After the opening credits, we learn that the baby is prone to seizures and requires medication. The remaining gay parent of the child receives a ransom call demanding money, and Green and Briscoe go undercover with a bunch of other cops to bust the perpetrator. They leave the money in an envelope under a bunch, and a bike messenger drives by and picks up the envelope. They pursue him in their car, and watch as he approaches another man in a Volkwagen Passat sedan. (The musical score to the scene is interesting, a little bit of an eerie tone -- very unusual for the show.) The cops rush in, and the messenger admits that another guy paid him $50 to pick up the envelope. The businessman in the Passat he was talking to says he saw another guy in a blue van with license plates that ended in "MNKY". The dets let the men go, and trace the plates to a motorcycle shop, where the proprietor reluctantly says that the van belongs to one of his employees who calls himself "hose monkey." But hose monkey isn't there -- he's at his second job...as a seltzer water delivery man! They question the delivery man -- the same guy from the teaser -- and he says he just tried to collect the ransom to take advantage of an unexpected opportunity, and that he didn't kidnap the child.
The dets head over to the Agency for Child Services and learn that the child's biological mother, Ms. Goddard, was a drug addict who once came in trying to get her baby back, even though she had previously voluntarily signed it away. The other lead they pursue is the child's medication -- he requires a form of phenobarbitol for his seizures, so they visit various pharmacies trying to figure out if anyone has picked up this medication lately. They eventually find a woman named Susan Powers picked up a matching prescription. They visit the bookstore where she works, and a female employee their is evasive, but Susan's number is on a phone list next to the cash register. They call the number, and the woman blurts out "it's the police" to warn Susan on the other end of the line. They trace the number, and head over to the apartment. Predictably, no one is there, but there's an unusual sign on the wall that talks about some rules for answering the phone -- never disclosing the location, etc. They trace the lease on the apartment, and learn that it's leased by a woman who co-ordinates an "underground railroad" for battered and abused women. After being convinced by the detectives (and Van Buren) that the woman they are looking for is a kidnapper and not actually and abused woman, she rolls and leads them to the mother, who has borded a bus. They board the bus at Port Authority, arrest the woman. All this, and we're still only 22 minutes into the episode.
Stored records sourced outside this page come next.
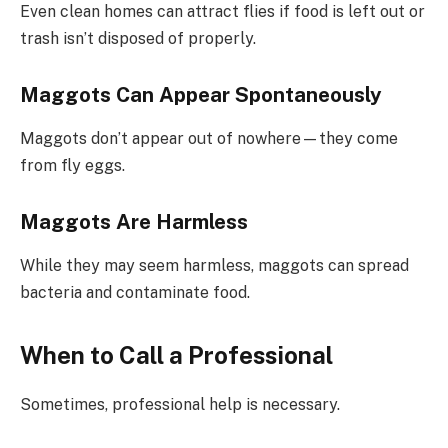
Even clean homes can attract flies if food is left out or
trash isn’t disposed of properly.
Maggots Can Appear Spontaneously
Maggots don’t appear out of nowhere—they come
from fly eggs.
Maggots Are Harmless
While they may seem harmless, maggots can spread
bacteria and contaminate food.
When to Call a Professional
Sometimes, professional help is necessary.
In several scenes where the actress playing her overacts, an angry Ms. Goddard, the missing baby's biological mom, steadfastly refuses to admit where the baby is. Eventually, McCoy offers a deal to Goddard if she'll just describe how the murder took place and where the baby is. She accepts, and she tells them that the baby's biological father killed the gay adoptive parent and kidnapped the baby, in her presence and acting on information she provided. The detectives head up to Peekskill and arrest the baby's father, Mr. Kelly, and recover the baby. 31 minutes in. In a touching scene, Briscoe and Green reuinite the baby with his remaining adoptive father.
Kelly pleads not guilty at his arraignment where his lawyer takes the unusual step of previewing the strategy he's going to use in his case: the father, not knowing he had a boy, was enraged when he found out that his son had been adopted. At a conference with McCoy, Goddard says she purposely told Kelly that their son had been adopted by a gay couple because she knew this would make him so angry he would do anything to recover the baby. Based on this and Kelly's history of hateful behavior towards gays, McCoy seeks to charge him with a hate crime. At trial (beginsa t 40 minutes in), not much new information comes out, but the remaining gay parent testifies about what good parents they were. Kelly is found guilty of Manslaughter 1, and the crime is also determined to be a hate crime.
As everyone clears out of the courtroom, Goddard asks Alvers (the gay parent) to tell her son about her. He says, a bit mysteriously, "One day you'll tell him yourself." I guess this means that Alvers would find a place for Goddard in the child's life one day.
The episode's title refers to Kelly's homophobia, which causes him to commit this crime.